* _Excerpted passage_
%%

In light of the recent ruling (6/4/21 ) by Federal judge Roger Benitez overturning a California firearms ban on assault weapons where he ruled it violates the Constitutional right to bear arms, his words, referring to the Second Amendment, I have a suggestion. In my thesis regarding the Second Amendment I think it will prove his ruling “..right to bear arms” has everything to do with a “militia” and nothing to do with a “person” or individual, which the following will suggest..
In some 225 years neither law professors, academic scholars, teachers, students, lawyers or congressional legislators after much debate have not been able to satisfactorily explain or demonstrate the Framers intended purpose of Second Amendment of the Constitution. I had taken up that challenge allowing Supreme Court Justice Amy Coney Barrett’s dilemma to understand the true intent of the Second Amendment.
I will relate further by demonstration, the intent of the Framers, my understanding using the associated wording to explain. The Second Amendment states, “A well regulated militia, being necessary to the security of a free state, the right of the people to keep and bear arms, shall not be infringed.”

%%

* _Activities_
1 – Answer these questions from the Second Amendment passage, one answer per line:
(a) Which federal judge issued the ruling mentioned at the start?
(b) For about how many years does the text say no one has satisfactorily explained the Framers' purpose for the amendment?
(c) In the quoted amendment, what shall not be infringed?
2 – Pull out the lines in the entries that start with the line containing "Print R, t and" and go on through the line containing "dist [-0.000324, 0.000183]", including both, and repeat them unchanged. Leave the pictures out.

* _Provided entries_
%%

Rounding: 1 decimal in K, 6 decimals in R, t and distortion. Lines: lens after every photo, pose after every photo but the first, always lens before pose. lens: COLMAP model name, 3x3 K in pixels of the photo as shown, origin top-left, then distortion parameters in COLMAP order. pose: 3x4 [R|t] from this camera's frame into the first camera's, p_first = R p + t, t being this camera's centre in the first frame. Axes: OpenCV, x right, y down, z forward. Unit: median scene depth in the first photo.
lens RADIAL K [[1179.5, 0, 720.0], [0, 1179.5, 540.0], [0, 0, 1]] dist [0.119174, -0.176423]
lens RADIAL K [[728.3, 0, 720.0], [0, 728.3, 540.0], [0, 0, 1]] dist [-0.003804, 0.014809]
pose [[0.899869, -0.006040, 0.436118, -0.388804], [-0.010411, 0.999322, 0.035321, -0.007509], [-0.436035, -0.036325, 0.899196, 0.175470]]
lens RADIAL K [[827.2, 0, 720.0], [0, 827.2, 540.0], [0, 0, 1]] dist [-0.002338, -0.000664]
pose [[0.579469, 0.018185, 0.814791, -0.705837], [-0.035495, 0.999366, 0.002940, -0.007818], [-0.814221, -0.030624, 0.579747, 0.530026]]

%%
%%

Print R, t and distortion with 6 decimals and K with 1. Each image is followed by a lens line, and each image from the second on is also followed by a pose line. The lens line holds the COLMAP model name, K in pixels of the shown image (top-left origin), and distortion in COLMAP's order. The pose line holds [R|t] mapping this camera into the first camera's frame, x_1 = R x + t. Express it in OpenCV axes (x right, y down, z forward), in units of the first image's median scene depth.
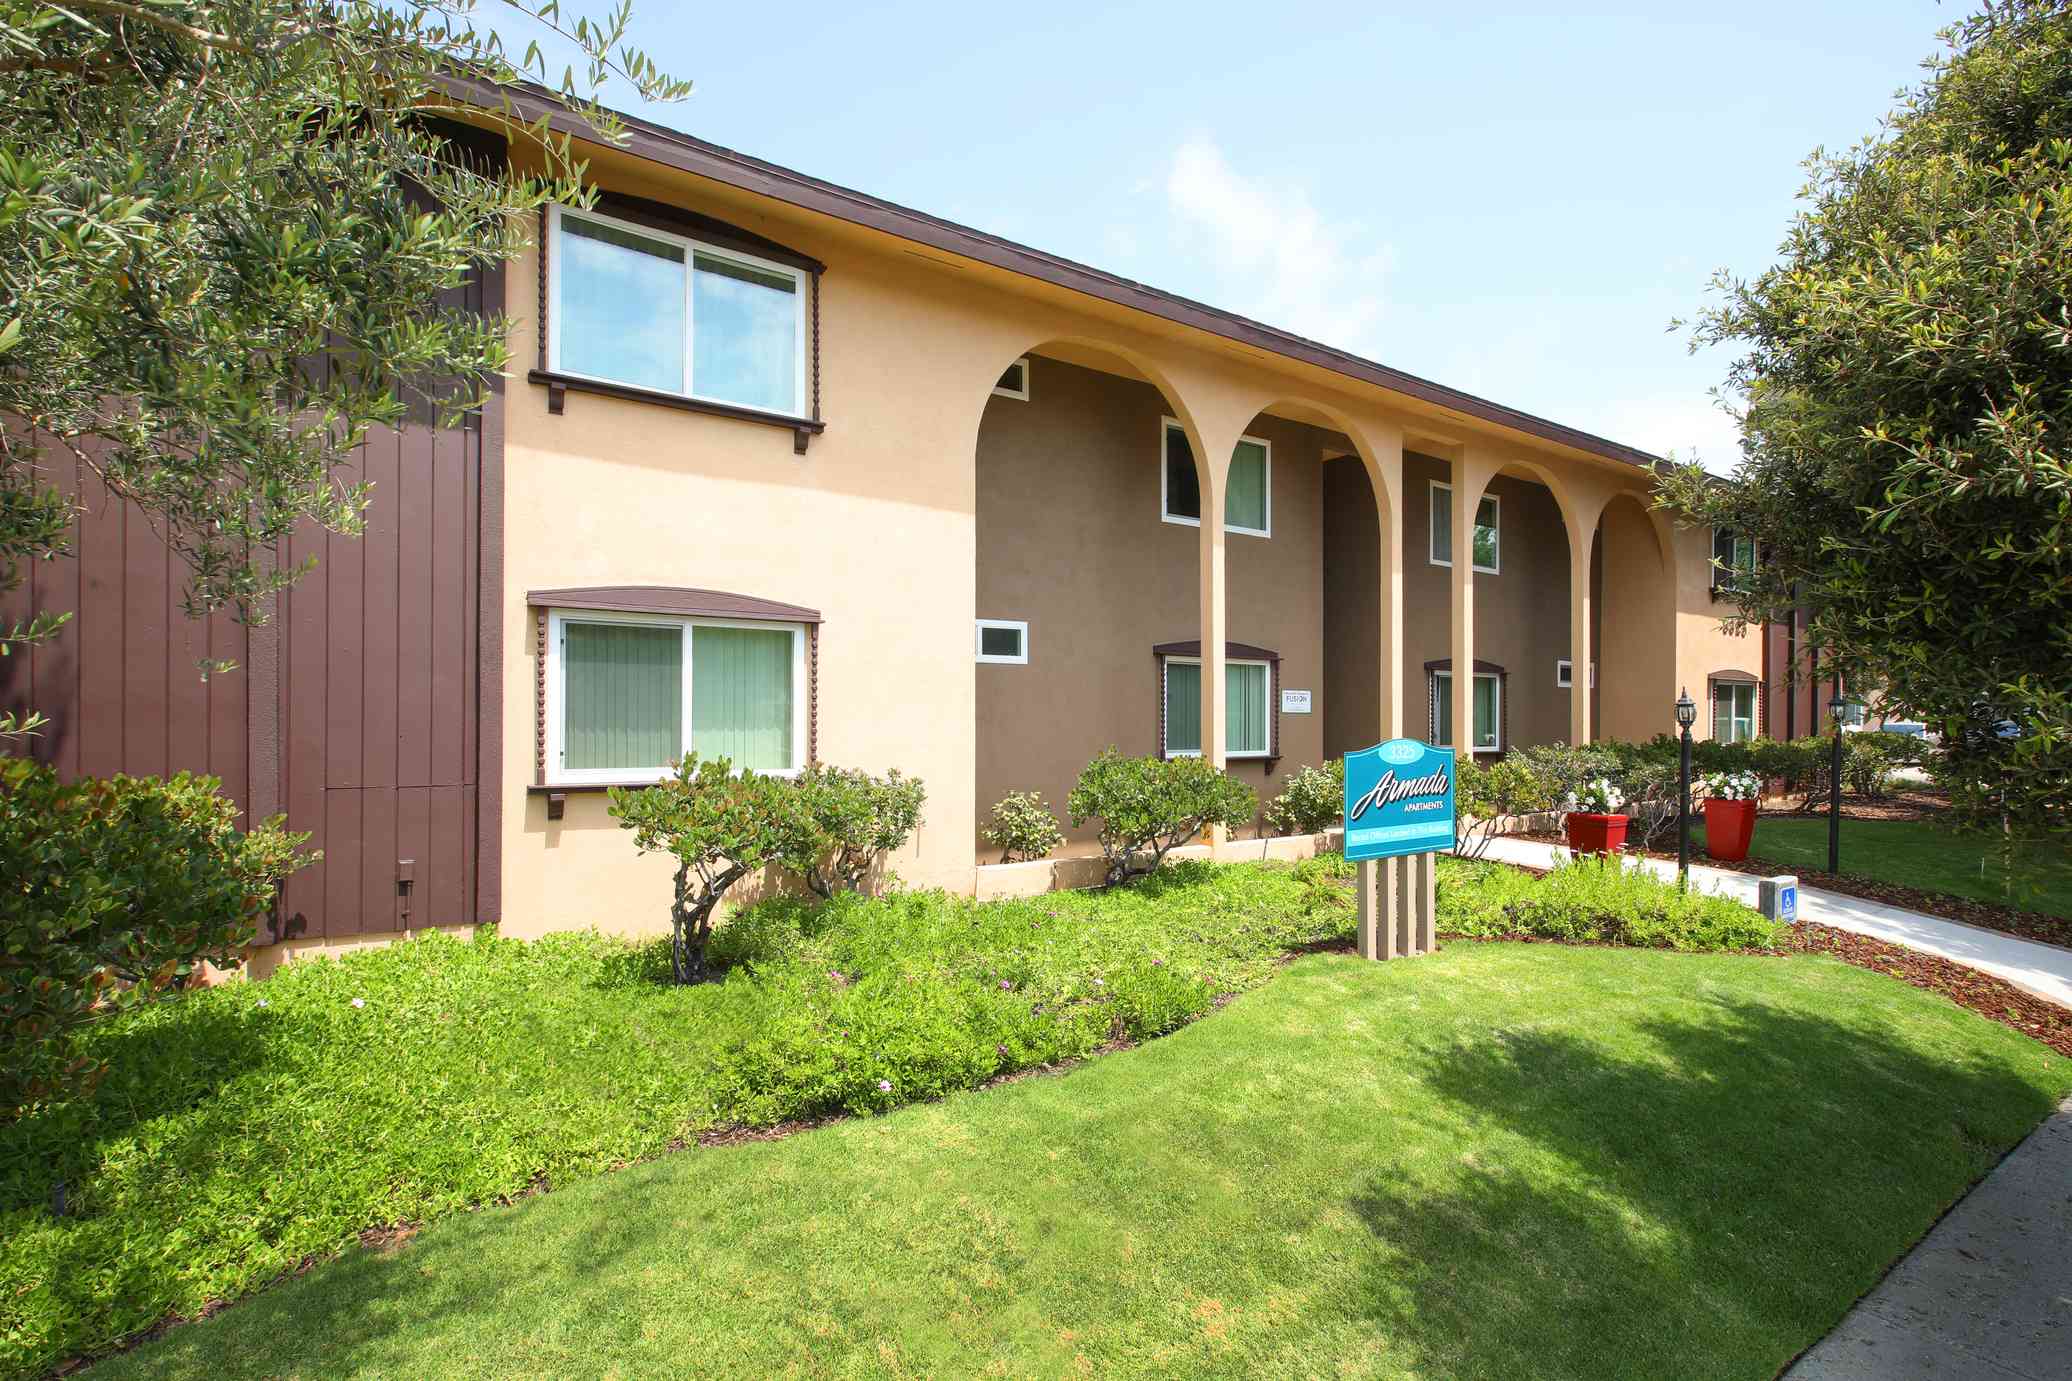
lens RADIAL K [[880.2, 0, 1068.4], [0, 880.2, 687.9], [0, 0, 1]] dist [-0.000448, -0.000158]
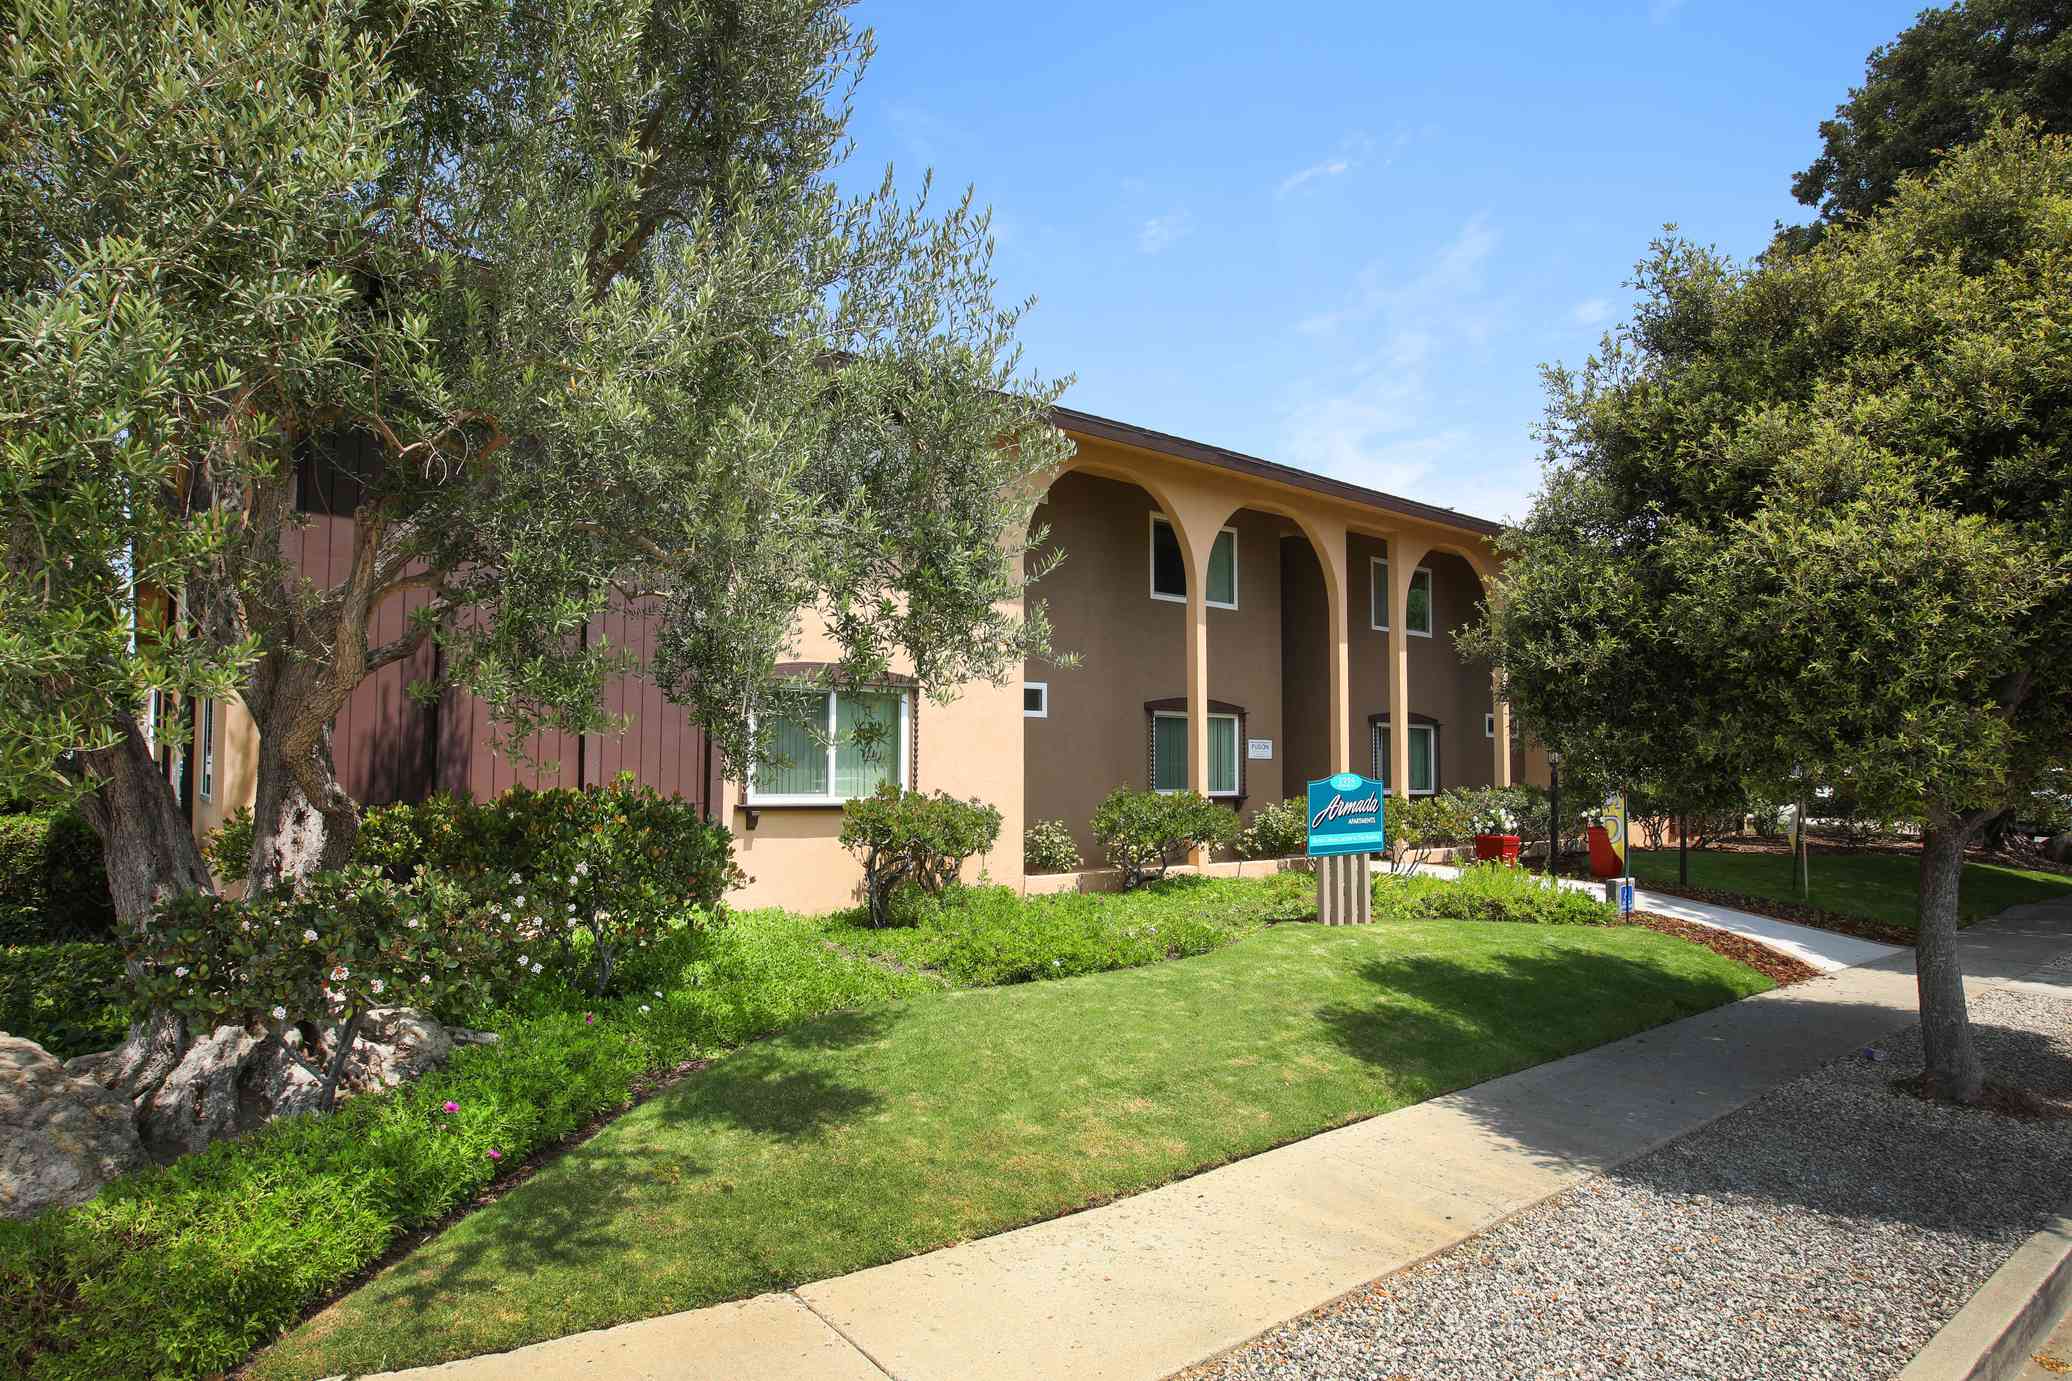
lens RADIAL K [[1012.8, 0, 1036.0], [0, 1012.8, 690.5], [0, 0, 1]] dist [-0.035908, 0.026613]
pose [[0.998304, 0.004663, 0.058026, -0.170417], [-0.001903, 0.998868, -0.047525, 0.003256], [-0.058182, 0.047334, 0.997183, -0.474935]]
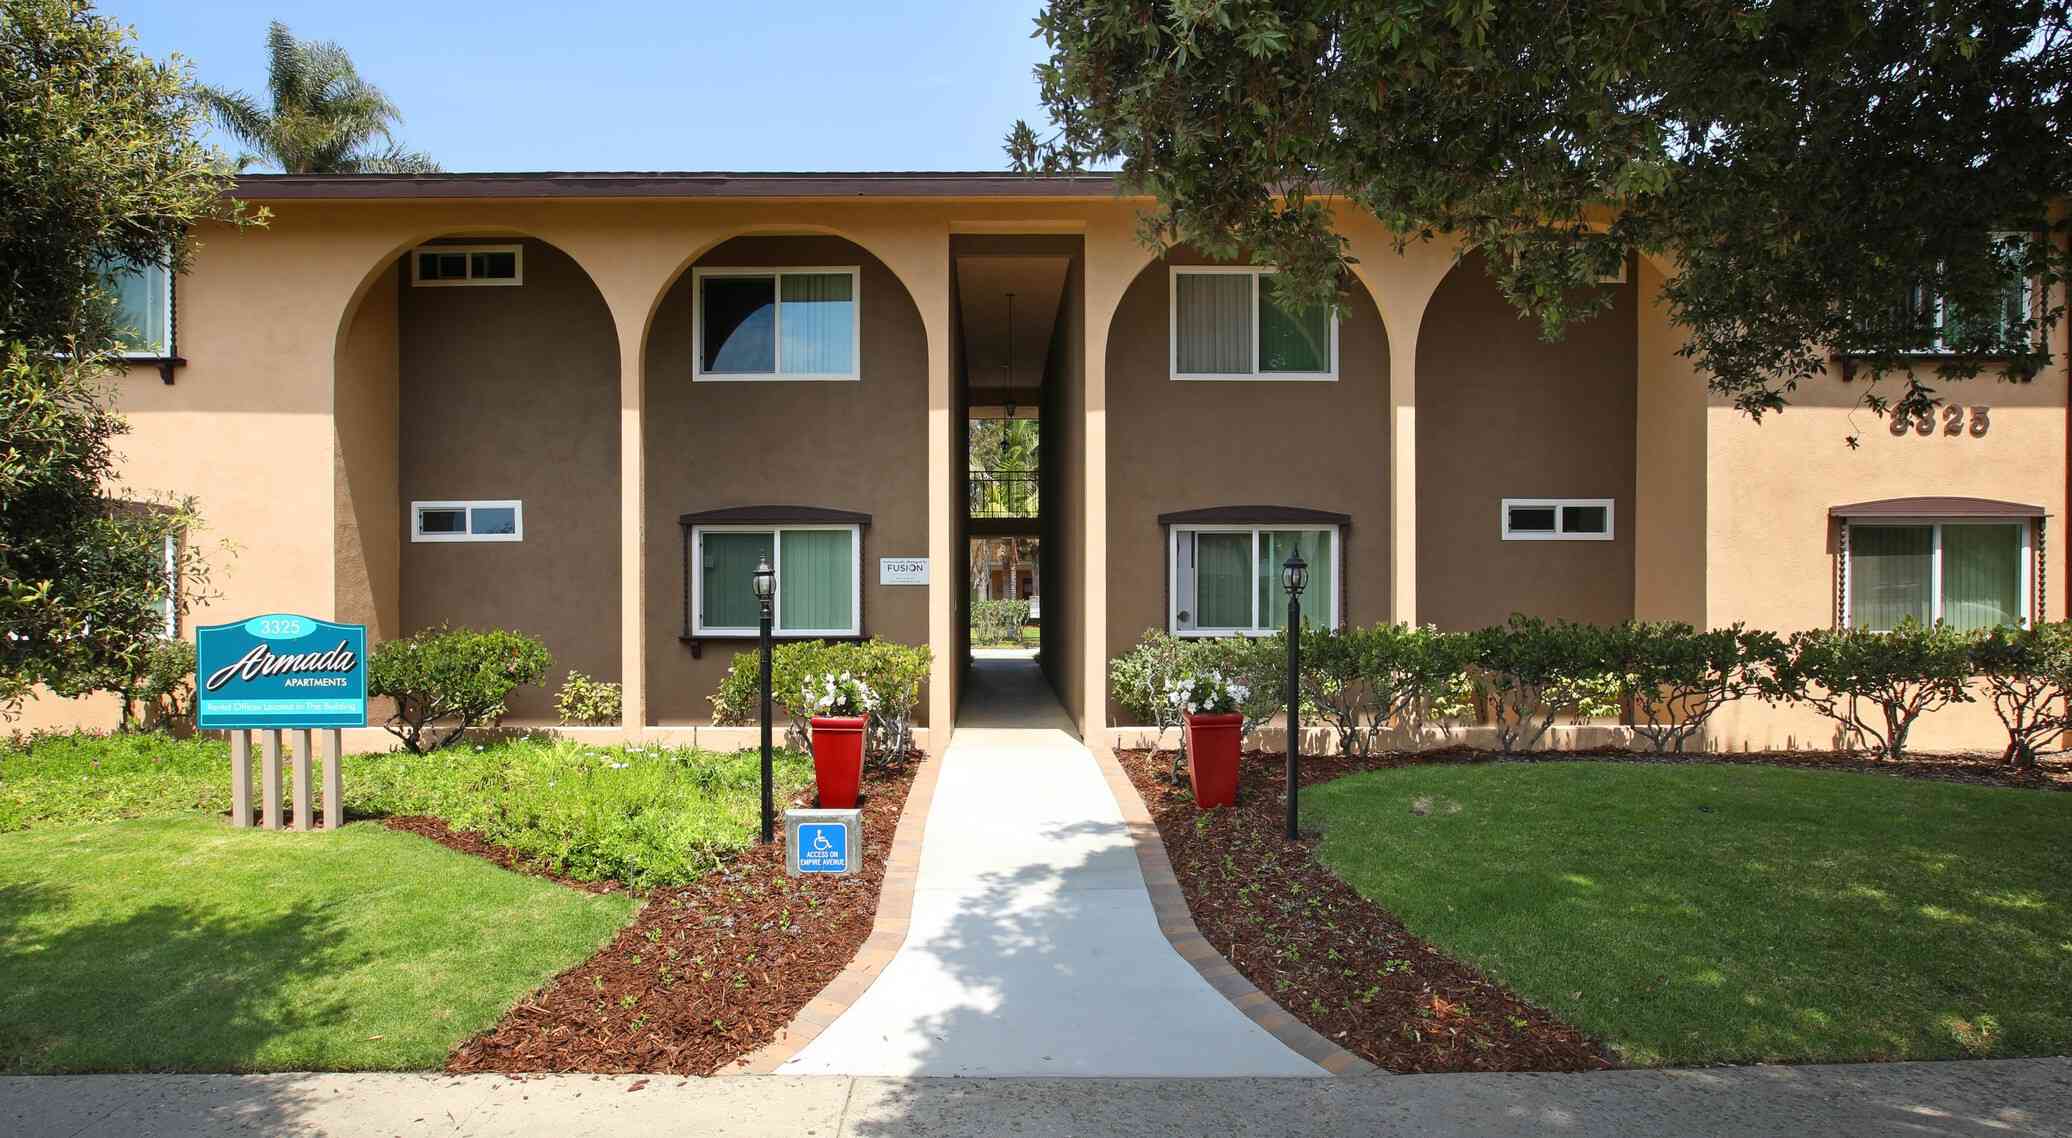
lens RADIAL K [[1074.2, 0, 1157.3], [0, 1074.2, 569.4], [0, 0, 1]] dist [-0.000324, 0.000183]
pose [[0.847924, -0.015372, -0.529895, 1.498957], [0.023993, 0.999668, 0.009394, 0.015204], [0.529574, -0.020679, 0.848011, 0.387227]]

%%

* _Task results_
1 –
(a) Roger Benitez
(b) Some 225 years
(c) The right of the people to keep and bear arms

2 –
Print R, t and distortion with 6 decimals and K with 1. Each image is followed by a lens line, and each image from the second on is also followed by a pose line. The lens line holds the COLMAP model name, K in pixels of the shown image (top-left origin), and distortion in COLMAP's order. The pose line holds [R|t] mapping this camera into the first camera's frame, x_1 = R x + t. Express it in OpenCV axes (x right, y down, z forward), in units of the first image's median scene depth.
lens RADIAL K [[880.2, 0, 1068.4], [0, 880.2, 687.9], [0, 0, 1]] dist [-0.000448, -0.000158]
lens RADIAL K [[1012.8, 0, 1036.0], [0, 1012.8, 690.5], [0, 0, 1]] dist [-0.035908, 0.026613]
pose [[0.998304, 0.004663, 0.058026, -0.170417], [-0.001903, 0.998868, -0.047525, 0.003256], [-0.058182, 0.047334, 0.997183, -0.474935]]
lens RADIAL K [[1074.2, 0, 1157.3], [0, 1074.2, 569.4], [0, 0, 1]] dist [-0.000324, 0.000183]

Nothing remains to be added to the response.